Toxin Type: Class III
Single gene produces A and B components that are covalently attached by disulfide bond. They are encoded by a single gene but are subsequently cleaved. (Diphtheria and botulinum toxins)
Complex compound AB toxin composed of several A and b components.
B component binds and the A component is the active component. These are commonly secreted by T2S pathways, Cholera toxin.
Class III modes of action: Diphtheria toxin
The toxin receptor is HB-EGF. The receptor is found on many types of cells. Translocated through pH dependent process after endocytosis. Diphtheria toxin is potent enough that a single molecule can kill a cell. It can stop protein synthesis in a cell if it is exposed.
Class III modes of actionI: Cholera Toxin
Enterotoxin. ADP-ribosylase that targets the intestine. ADP ribosylates an arginine residue on a G protein that controls cyclic AMP levels in the host cell. The cell will lose control of ion flow and results in massive water loss. 50-100 Liters of water lost as diarrhea.
Shiga Toxin
Enterotoxin. Ribonuclease (targets rRNA).
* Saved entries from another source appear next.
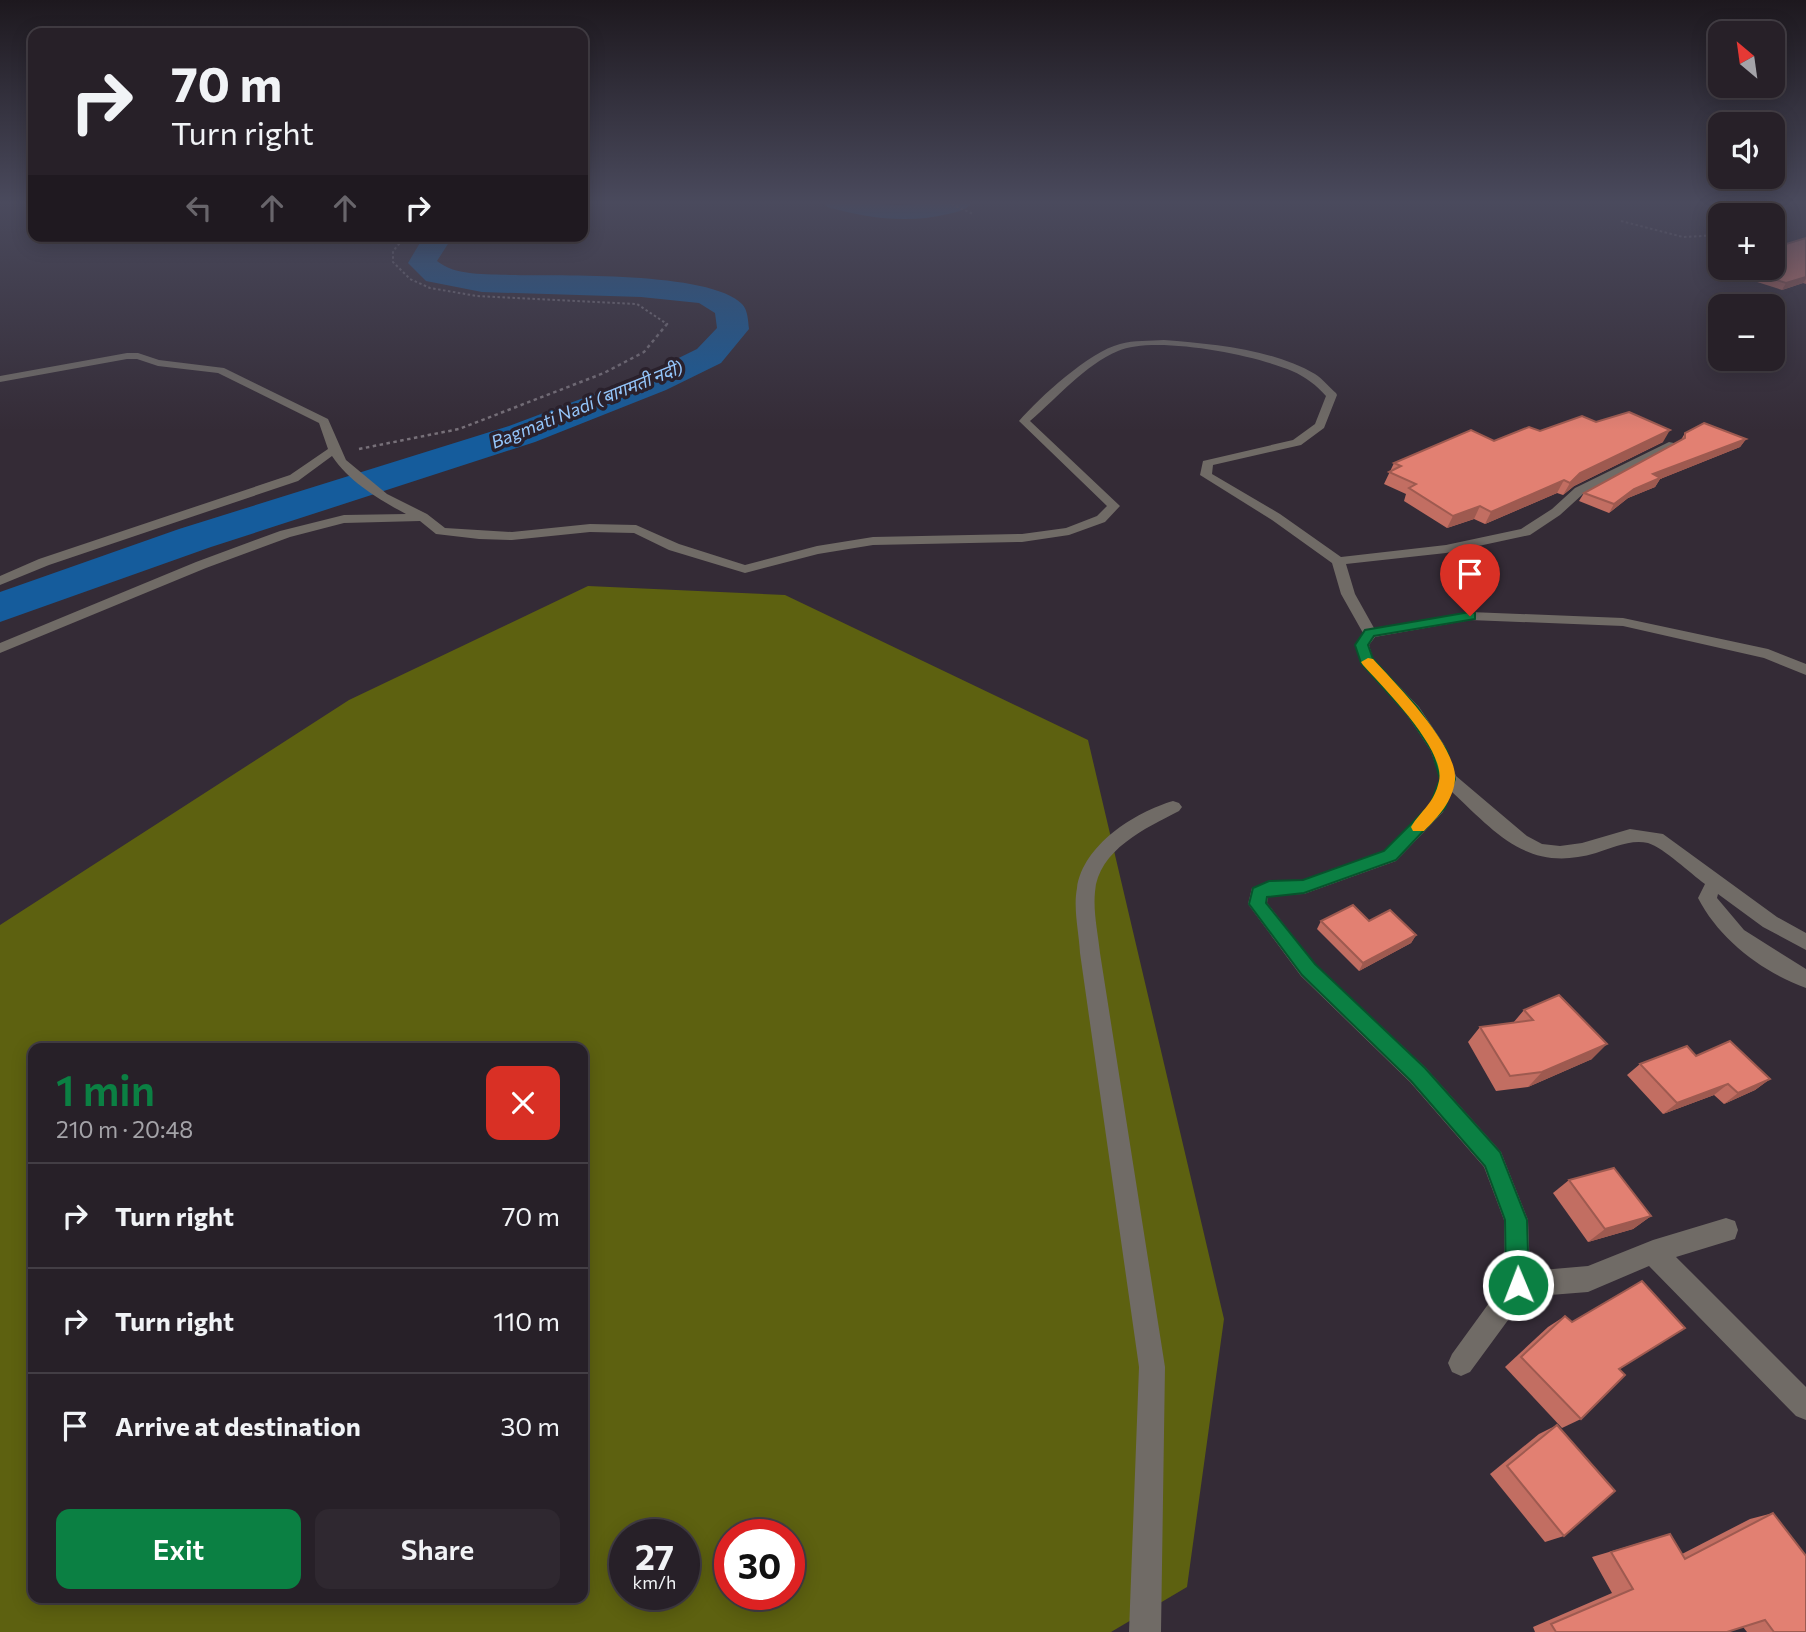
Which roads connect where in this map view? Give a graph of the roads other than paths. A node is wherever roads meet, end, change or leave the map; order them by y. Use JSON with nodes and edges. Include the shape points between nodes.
{"nodes":[{"id":1,"x":0,"y":379,"type":"edge"},
{"id":2,"x":1672,"y":444,"type":"edge"},
{"id":3,"x":334,"y":450,"type":"junction"},
{"id":4,"x":423,"y":517,"type":"junction"},
{"id":5,"x":1338,"y":561,"type":"junction"},
{"id":6,"x":0,"y":581,"type":"edge"},
{"id":7,"x":1370,"y":633,"type":"junction"},
{"id":8,"x":0,"y":648,"type":"edge"},
{"id":9,"x":1806,"y":670,"type":"edge"},
{"id":10,"x":1448,"y":779,"type":"junction"},
{"id":11,"x":1173,"y":807,"type":"dead end"},
{"id":12,"x":1715,"y":883,"type":"junction"},
{"id":13,"x":1806,"y":942,"type":"edge"},
{"id":14,"x":1806,"y":979,"type":"edge"},
{"id":15,"x":1726,"y":1230,"type":"dead end"},
{"id":16,"x":1653,"y":1252,"type":"junction"},
{"id":17,"x":1518,"y":1285,"type":"junction"},
{"id":18,"x":1461,"y":1363,"type":"dead end"},
{"id":19,"x":1806,"y":1406,"type":"edge"},
{"id":20,"x":1144,"y":1632,"type":"edge"}],
"edges":[{"from":1,"to":3,"type":"street","via":[[127,356],[207,367],[324,421]]},
{"from":2,"to":5,"type":"street","via":[[1579,491],[1525,532],[1446,550]]},
{"from":3,"to":4,"type":"street","via":[[383,497]]},
{"from":3,"to":6,"type":"street","via":[[294,478]]},
{"from":4,"to":5,"type":"street","via":[[441,531],[479,536],[636,529],[674,547],[745,569],[873,541],[1022,538],[1069,531],[1101,519],[1114,506],[1024,421],[1120,346],[1159,343],[1217,349],[1278,363],[1311,377],[1332,395],[1320,426],[1297,443],[1207,463],[1206,475]]},
{"from":4,"to":8,"type":"street","via":[[344,519],[285,534]]},
{"from":5,"to":7,"type":"street","via":[[1348,594]]},
{"from":7,"to":9,"type":"street","via":[[1470,616],[1623,622],[1768,654]]},
{"from":7,"to":10,"type":"street","via":[[1362,645],[1366,660],[1413,711],[1439,751]]},
{"from":10,"to":12,"type":"street","via":[[1532,847],[1555,853],[1641,834],[1657,839]]},
{"from":10,"to":17,"type":"street","via":[[1437,808],[1390,856],[1304,887],[1269,888],[1259,893],[1257,904],[1308,970],[1418,1075],[1493,1160],[1516,1220]]},
{"from":11,"to":20,"type":"street","via":[[1133,827],[1102,853],[1086,884],[1090,953],[1152,1367]]},
{"from":12,"to":13,"type":"street"},
{"from":12,"to":14,"type":"street","via":[[1707,898],[1714,914],[1744,942]]},
{"from":15,"to":16,"type":"street"},
{"from":16,"to":17,"type":"street","via":[[1588,1279]]},
{"from":16,"to":19,"type":"street"},
{"from":17,"to":18,"type":"street"}]}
This toxin cleaves host cell rRNA which results in the shutdown of protein synthesis.
Read botulism and tetanus C12: pg247-251
Botulinum toxins
Target peripheral neurons and cause flaccid paralysis
Tetanus toxins
Target CNS neurons and cause spastic paralysis
Class II mode of action: Listeriolysin O L. monocytogenes, Streptolysin O from S. pyogenes, and Alpha toxin from Staphylococcus aureus
Pore forming toxin bind to membrane and polymerize. Toxin inserts into membrane, creates channel, and the cell swells/lyses.
Class II mode of action: Phospholipase C and D
Cleaves phosphate groups in membrane and it becomes unstable
Class I mode of action: Streptococcus and Staphylococcus
Mostly associated with GSP pathway. Superantigen engages Class II MHC The TH cell response is now nonspecific and causes toxic shock syndrome.
This process is independent of antigens. The abnormally high stimulation of T cells causes Massive release of cytokine IL-2 which leads to nausea, vomiting, fever, and may lead to death.